Dataset entries:
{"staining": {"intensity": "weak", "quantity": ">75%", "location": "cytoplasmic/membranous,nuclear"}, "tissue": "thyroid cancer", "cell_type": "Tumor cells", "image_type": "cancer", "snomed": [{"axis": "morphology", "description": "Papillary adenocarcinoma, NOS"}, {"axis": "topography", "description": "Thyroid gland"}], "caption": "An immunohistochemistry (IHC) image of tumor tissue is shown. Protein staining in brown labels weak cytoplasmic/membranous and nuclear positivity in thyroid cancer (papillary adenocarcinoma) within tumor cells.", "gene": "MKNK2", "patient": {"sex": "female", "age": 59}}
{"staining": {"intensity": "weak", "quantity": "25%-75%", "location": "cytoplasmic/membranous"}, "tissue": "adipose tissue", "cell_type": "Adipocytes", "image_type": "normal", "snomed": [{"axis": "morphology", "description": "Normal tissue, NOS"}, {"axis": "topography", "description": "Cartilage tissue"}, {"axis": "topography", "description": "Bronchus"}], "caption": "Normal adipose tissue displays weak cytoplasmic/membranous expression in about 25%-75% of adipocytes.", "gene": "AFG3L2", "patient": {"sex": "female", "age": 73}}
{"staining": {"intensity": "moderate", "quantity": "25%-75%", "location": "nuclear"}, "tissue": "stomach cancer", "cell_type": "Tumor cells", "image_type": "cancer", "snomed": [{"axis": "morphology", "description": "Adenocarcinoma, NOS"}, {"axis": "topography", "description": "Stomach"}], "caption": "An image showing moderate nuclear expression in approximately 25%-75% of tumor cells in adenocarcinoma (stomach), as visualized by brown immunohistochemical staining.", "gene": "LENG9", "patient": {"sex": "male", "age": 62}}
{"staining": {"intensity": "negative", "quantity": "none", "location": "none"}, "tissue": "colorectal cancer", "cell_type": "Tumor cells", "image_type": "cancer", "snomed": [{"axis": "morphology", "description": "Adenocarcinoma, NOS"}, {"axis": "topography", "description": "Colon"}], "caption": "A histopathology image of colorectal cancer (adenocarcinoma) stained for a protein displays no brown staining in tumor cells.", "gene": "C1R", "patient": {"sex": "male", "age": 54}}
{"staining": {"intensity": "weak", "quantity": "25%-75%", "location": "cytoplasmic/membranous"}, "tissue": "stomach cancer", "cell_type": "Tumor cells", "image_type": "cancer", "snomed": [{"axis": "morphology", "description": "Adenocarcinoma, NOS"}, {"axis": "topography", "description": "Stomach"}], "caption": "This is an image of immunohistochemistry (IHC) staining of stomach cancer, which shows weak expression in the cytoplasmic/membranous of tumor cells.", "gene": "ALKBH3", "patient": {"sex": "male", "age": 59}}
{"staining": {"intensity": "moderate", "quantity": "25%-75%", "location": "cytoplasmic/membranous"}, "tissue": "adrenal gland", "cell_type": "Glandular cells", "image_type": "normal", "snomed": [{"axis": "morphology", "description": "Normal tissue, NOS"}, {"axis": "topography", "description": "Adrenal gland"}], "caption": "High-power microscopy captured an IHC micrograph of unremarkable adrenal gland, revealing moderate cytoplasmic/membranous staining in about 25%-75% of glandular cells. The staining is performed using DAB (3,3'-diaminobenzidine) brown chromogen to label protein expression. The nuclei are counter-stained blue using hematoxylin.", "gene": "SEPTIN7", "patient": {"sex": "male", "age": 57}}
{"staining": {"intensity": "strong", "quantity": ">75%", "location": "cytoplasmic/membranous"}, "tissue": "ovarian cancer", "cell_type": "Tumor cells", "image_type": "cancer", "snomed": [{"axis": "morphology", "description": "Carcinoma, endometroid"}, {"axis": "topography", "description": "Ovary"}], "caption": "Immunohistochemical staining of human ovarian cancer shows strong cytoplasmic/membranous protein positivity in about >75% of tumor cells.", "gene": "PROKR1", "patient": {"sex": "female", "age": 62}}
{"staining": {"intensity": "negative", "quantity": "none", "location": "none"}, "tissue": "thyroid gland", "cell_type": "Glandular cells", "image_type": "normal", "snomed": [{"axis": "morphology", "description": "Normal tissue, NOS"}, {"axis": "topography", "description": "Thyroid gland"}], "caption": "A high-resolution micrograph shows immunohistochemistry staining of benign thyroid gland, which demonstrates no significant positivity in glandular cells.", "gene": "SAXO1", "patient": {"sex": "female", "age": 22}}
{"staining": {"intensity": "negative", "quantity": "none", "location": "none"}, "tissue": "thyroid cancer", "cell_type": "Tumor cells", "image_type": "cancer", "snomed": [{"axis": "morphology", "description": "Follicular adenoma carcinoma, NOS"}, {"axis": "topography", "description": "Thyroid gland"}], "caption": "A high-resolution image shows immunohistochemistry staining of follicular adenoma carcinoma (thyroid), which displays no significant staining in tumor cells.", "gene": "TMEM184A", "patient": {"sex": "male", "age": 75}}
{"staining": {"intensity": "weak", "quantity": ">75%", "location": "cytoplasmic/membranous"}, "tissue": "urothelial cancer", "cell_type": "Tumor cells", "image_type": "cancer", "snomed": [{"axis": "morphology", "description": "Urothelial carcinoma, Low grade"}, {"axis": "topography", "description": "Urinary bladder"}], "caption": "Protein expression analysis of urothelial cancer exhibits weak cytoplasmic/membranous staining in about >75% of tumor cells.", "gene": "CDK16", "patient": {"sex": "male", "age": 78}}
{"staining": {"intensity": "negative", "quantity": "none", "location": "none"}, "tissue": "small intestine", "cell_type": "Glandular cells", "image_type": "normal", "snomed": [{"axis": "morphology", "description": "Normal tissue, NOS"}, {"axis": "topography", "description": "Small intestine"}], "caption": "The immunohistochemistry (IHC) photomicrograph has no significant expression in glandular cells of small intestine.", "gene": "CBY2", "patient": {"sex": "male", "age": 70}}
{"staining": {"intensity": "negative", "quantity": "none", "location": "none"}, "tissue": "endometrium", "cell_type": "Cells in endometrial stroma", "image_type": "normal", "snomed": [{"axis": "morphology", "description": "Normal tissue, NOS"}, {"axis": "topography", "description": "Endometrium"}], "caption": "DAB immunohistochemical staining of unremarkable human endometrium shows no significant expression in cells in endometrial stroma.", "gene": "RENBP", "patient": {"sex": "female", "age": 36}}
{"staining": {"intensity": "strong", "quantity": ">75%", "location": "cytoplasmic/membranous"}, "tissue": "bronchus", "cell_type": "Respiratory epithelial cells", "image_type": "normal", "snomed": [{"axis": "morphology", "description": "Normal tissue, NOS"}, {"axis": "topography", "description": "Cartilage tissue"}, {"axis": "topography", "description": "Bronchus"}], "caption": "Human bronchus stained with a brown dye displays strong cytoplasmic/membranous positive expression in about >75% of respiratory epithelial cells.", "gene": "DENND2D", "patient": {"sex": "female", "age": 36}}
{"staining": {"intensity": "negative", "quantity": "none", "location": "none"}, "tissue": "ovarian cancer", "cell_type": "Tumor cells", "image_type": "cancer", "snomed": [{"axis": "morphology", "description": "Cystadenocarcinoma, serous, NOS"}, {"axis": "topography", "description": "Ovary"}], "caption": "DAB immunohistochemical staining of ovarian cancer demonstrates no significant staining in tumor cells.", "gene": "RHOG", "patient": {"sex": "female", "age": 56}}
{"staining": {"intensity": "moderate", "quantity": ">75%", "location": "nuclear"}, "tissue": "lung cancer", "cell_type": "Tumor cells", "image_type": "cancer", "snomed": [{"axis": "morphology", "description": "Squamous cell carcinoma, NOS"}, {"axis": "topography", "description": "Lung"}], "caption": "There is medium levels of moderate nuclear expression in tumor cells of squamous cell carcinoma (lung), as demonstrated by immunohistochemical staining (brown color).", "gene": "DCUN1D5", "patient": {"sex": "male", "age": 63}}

■ **Required work**: Return only the number of lines in the data above that hold the word "Ovary".

■ **Answer box**: 2